▶ [TASK PROMPT] Set down all of the data again, character for character.

▶ [RECORD SET]

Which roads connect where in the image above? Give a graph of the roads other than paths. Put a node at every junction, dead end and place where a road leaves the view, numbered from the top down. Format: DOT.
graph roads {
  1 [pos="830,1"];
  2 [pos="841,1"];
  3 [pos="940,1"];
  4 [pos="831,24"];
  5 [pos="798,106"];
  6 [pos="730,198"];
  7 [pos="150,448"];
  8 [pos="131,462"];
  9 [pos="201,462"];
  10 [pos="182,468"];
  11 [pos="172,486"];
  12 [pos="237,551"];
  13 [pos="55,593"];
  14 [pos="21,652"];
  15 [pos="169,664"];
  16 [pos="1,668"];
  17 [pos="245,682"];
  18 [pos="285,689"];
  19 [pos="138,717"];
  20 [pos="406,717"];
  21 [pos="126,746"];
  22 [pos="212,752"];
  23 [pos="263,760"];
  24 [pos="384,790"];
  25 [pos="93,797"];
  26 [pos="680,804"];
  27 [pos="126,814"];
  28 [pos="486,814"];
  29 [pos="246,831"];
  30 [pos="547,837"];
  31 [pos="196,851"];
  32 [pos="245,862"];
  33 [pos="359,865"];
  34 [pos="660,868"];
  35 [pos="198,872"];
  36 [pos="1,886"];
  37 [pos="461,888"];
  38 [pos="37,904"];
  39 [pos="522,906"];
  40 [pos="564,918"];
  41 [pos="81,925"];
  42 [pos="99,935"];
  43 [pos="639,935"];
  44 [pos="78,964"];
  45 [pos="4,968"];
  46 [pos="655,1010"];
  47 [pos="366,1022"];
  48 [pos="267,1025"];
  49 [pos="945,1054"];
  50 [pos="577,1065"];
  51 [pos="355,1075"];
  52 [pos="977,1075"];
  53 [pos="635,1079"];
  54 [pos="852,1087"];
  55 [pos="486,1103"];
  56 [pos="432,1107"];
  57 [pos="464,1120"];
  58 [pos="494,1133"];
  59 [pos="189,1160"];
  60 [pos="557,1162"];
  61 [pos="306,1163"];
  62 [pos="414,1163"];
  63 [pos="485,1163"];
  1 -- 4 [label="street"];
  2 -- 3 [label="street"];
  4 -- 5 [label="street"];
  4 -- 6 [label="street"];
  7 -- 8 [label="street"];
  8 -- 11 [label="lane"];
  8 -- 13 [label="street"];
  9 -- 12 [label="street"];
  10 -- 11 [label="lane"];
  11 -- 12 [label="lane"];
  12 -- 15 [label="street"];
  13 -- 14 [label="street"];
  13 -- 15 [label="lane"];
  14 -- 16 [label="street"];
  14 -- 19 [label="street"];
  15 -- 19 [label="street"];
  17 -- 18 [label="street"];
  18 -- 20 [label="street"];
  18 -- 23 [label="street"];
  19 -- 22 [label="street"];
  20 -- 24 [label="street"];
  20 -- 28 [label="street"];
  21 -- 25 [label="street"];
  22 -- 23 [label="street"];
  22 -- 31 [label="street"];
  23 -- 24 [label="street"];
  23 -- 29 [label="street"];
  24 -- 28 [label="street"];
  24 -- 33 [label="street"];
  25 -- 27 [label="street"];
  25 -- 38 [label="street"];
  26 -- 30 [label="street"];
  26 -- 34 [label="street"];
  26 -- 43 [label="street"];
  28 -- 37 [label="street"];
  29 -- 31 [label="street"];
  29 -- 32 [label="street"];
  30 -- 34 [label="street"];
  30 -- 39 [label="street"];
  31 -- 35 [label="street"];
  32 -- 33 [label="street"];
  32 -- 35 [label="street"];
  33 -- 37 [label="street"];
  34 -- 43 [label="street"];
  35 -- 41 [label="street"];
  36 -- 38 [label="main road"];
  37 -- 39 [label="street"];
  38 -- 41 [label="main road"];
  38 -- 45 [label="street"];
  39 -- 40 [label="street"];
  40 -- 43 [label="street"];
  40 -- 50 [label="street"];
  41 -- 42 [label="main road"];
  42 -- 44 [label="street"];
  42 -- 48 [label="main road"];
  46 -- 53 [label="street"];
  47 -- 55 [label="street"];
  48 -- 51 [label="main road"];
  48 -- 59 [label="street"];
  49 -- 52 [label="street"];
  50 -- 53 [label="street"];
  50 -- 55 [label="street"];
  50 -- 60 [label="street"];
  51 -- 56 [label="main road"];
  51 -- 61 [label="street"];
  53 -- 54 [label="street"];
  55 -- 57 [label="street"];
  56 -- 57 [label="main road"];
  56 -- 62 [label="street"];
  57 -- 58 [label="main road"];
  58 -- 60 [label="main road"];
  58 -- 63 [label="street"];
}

▶ [REPLY]
Which roads connect where in the image above? Give a graph of the roads other than paths. Put a node at every junction, dead end and place where a road leaves the view, numbered from the top down. Format: DOT.
graph roads {
  1 [pos="830,1"];
  2 [pos="841,1"];
  3 [pos="940,1"];
  4 [pos="831,24"];
  5 [pos="798,106"];
  6 [pos="730,198"];
  7 [pos="150,448"];
  8 [pos="131,462"];
  9 [pos="201,462"];
  10 [pos="182,468"];
  11 [pos="172,486"];
  12 [pos="237,551"];
  13 [pos="55,593"];
  14 [pos="21,652"];
  15 [pos="169,664"];
  16 [pos="1,668"];
  17 [pos="245,682"];
  18 [pos="285,689"];
  19 [pos="138,717"];
  20 [pos="406,717"];
  21 [pos="126,746"];
  22 [pos="212,752"];
  23 [pos="263,760"];
  24 [pos="384,790"];
  25 [pos="93,797"];
  26 [pos="680,804"];
  27 [pos="126,814"];
  28 [pos="486,814"];
  29 [pos="246,831"];
  30 [pos="547,837"];
  31 [pos="196,851"];
  32 [pos="245,862"];
  33 [pos="359,865"];
  34 [pos="660,868"];
  35 [pos="198,872"];
  36 [pos="1,886"];
  37 [pos="461,888"];
  38 [pos="37,904"];
  39 [pos="522,906"];
  40 [pos="564,918"];
  41 [pos="81,925"];
  42 [pos="99,935"];
  43 [pos="639,935"];
  44 [pos="78,964"];
  45 [pos="4,968"];
  46 [pos="655,1010"];
  47 [pos="366,1022"];
  48 [pos="267,1025"];
  49 [pos="945,1054"];
  50 [pos="577,1065"];
  51 [pos="355,1075"];
  52 [pos="977,1075"];
  53 [pos="635,1079"];
  54 [pos="852,1087"];
  55 [pos="486,1103"];
  56 [pos="432,1107"];
  57 [pos="464,1120"];
  58 [pos="494,1133"];
  59 [pos="189,1160"];
  60 [pos="557,1162"];
  61 [pos="306,1163"];
  62 [pos="414,1163"];
  63 [pos="485,1163"];
  1 -- 4 [label="street"];
  2 -- 3 [label="street"];
  4 -- 5 [label="street"];
  4 -- 6 [label="street"];
  7 -- 8 [label="street"];
  8 -- 11 [label="lane"];
  8 -- 13 [label="street"];
  9 -- 12 [label="street"];
  10 -- 11 [label="lane"];
  11 -- 12 [label="lane"];
  12 -- 15 [label="street"];
  13 -- 14 [label="street"];
  13 -- 15 [label="lane"];
  14 -- 16 [label="street"];
  14 -- 19 [label="street"];
  15 -- 19 [label="street"];
  17 -- 18 [label="street"];
  18 -- 20 [label="street"];
  18 -- 23 [label="street"];
  19 -- 22 [label="street"];
  20 -- 24 [label="street"];
  20 -- 28 [label="street"];
  21 -- 25 [label="street"];
  22 -- 23 [label="street"];
  22 -- 31 [label="street"];
  23 -- 24 [label="street"];
  23 -- 29 [label="street"];
  24 -- 28 [label="street"];
  24 -- 33 [label="street"];
  25 -- 27 [label="street"];
  25 -- 38 [label="street"];
  26 -- 30 [label="street"];
  26 -- 34 [label="street"];
  26 -- 43 [label="street"];
  28 -- 37 [label="street"];
  29 -- 31 [label="street"];
  29 -- 32 [label="street"];
  30 -- 34 [label="street"];
  30 -- 39 [label="street"];
  31 -- 35 [label="street"];
  32 -- 33 [label="street"];
  32 -- 35 [label="street"];
  33 -- 37 [label="street"];
  34 -- 43 [label="street"];
  35 -- 41 [label="street"];
  36 -- 38 [label="main road"];
  37 -- 39 [label="street"];
  38 -- 41 [label="main road"];
  38 -- 45 [label="street"];
  39 -- 40 [label="street"];
  40 -- 43 [label="street"];
  40 -- 50 [label="street"];
  41 -- 42 [label="main road"];
  42 -- 44 [label="street"];
  42 -- 48 [label="main road"];
  46 -- 53 [label="street"];
  47 -- 55 [label="street"];
  48 -- 51 [label="main road"];
  48 -- 59 [label="street"];
  49 -- 52 [label="street"];
  50 -- 53 [label="street"];
  50 -- 55 [label="street"];
  50 -- 60 [label="street"];
  51 -- 56 [label="main road"];
  51 -- 61 [label="street"];
  53 -- 54 [label="street"];
  55 -- 57 [label="street"];
  56 -- 57 [label="main road"];
  56 -- 62 [label="street"];
  57 -- 58 [label="main road"];
  58 -- 60 [label="main road"];
  58 -- 63 [label="street"];
}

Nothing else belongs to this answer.